What the task asks: Could you copy the lines below word for word, leaving out the pictures?

Task inputs:
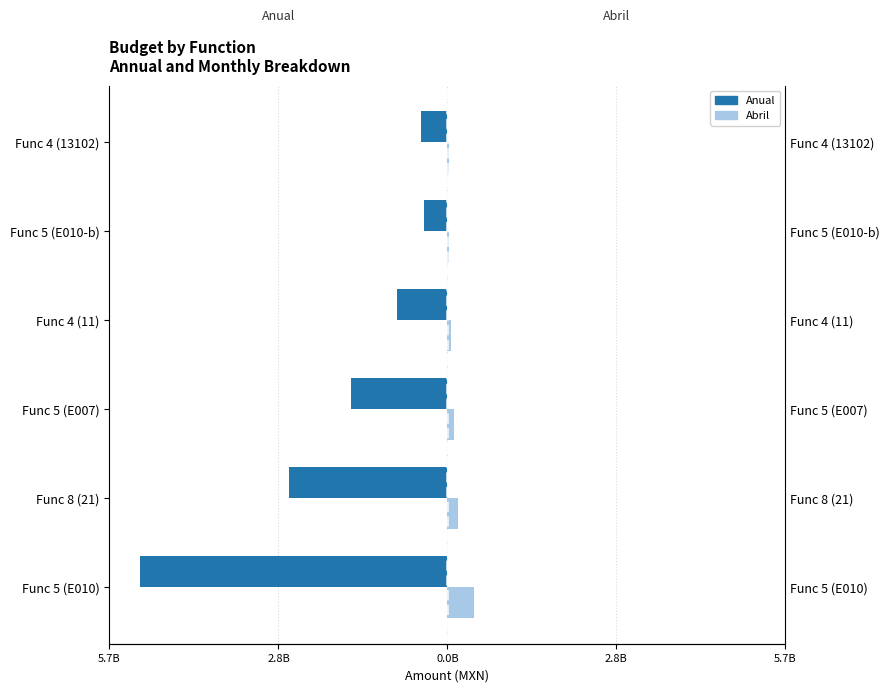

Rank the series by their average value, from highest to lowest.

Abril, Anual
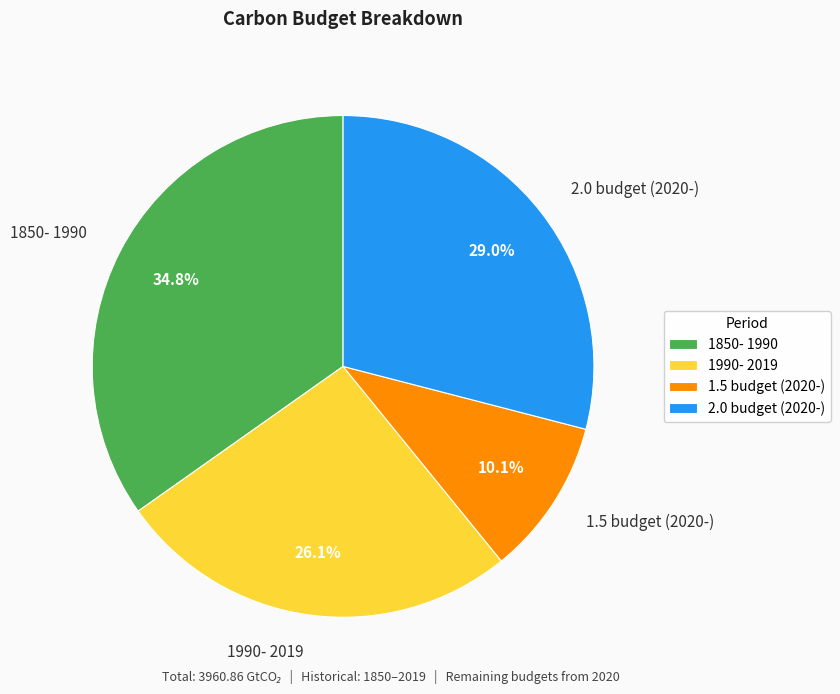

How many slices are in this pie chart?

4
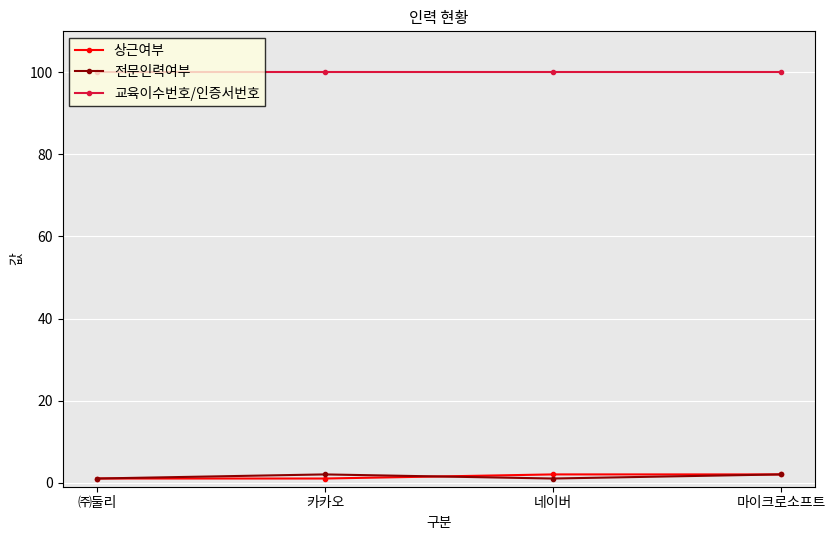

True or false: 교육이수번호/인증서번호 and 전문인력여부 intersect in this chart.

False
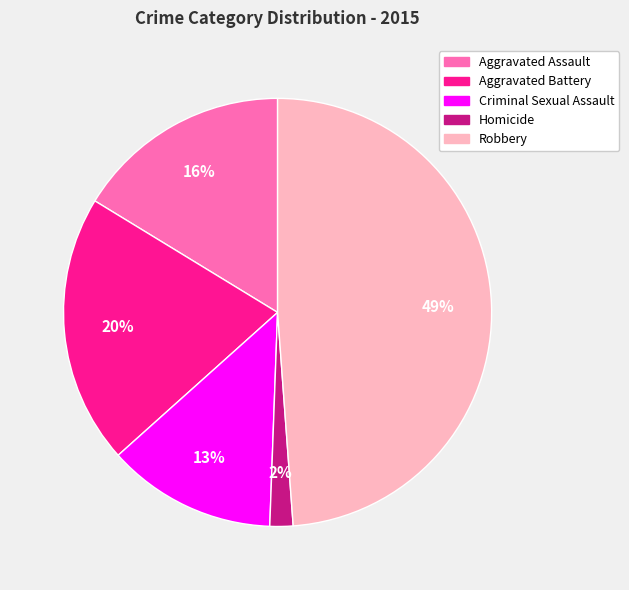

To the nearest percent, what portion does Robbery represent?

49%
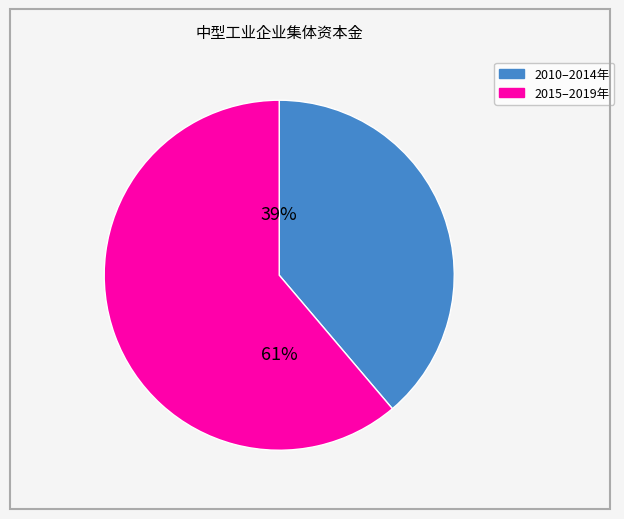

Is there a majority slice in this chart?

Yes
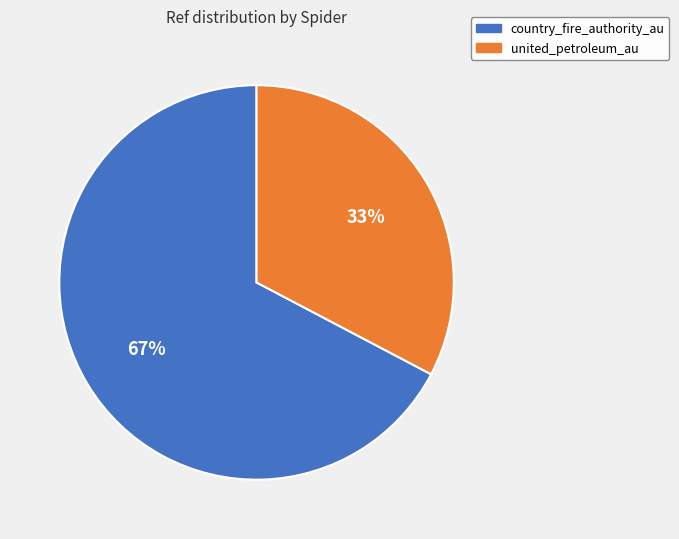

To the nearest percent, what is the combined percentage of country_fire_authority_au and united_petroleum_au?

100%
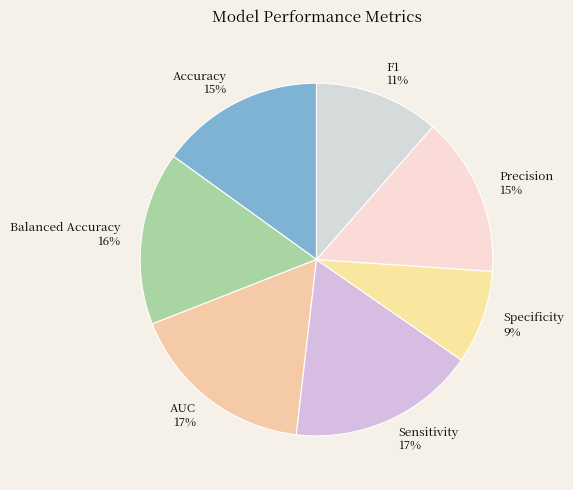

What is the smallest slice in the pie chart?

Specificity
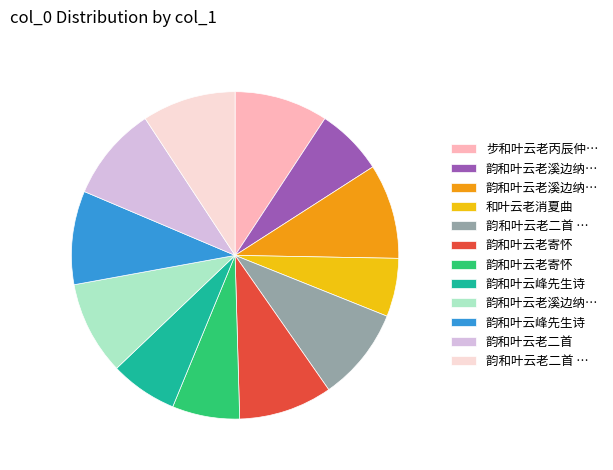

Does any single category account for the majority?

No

Answer space:
Rank the series by their average value, from highest to lowest.

Abril, Anual

How many slices are in this pie chart?

4

True or false: 교육이수번호/인증서번호 and 전문인력여부 intersect in this chart.

False

To the nearest percent, what portion does Robbery represent?

49%

Is there a majority slice in this chart?

Yes

To the nearest percent, what is the combined percentage of country_fire_authority_au and united_petroleum_au?

100%

What is the smallest slice in the pie chart?

Specificity

Does any single category account for the majority?

No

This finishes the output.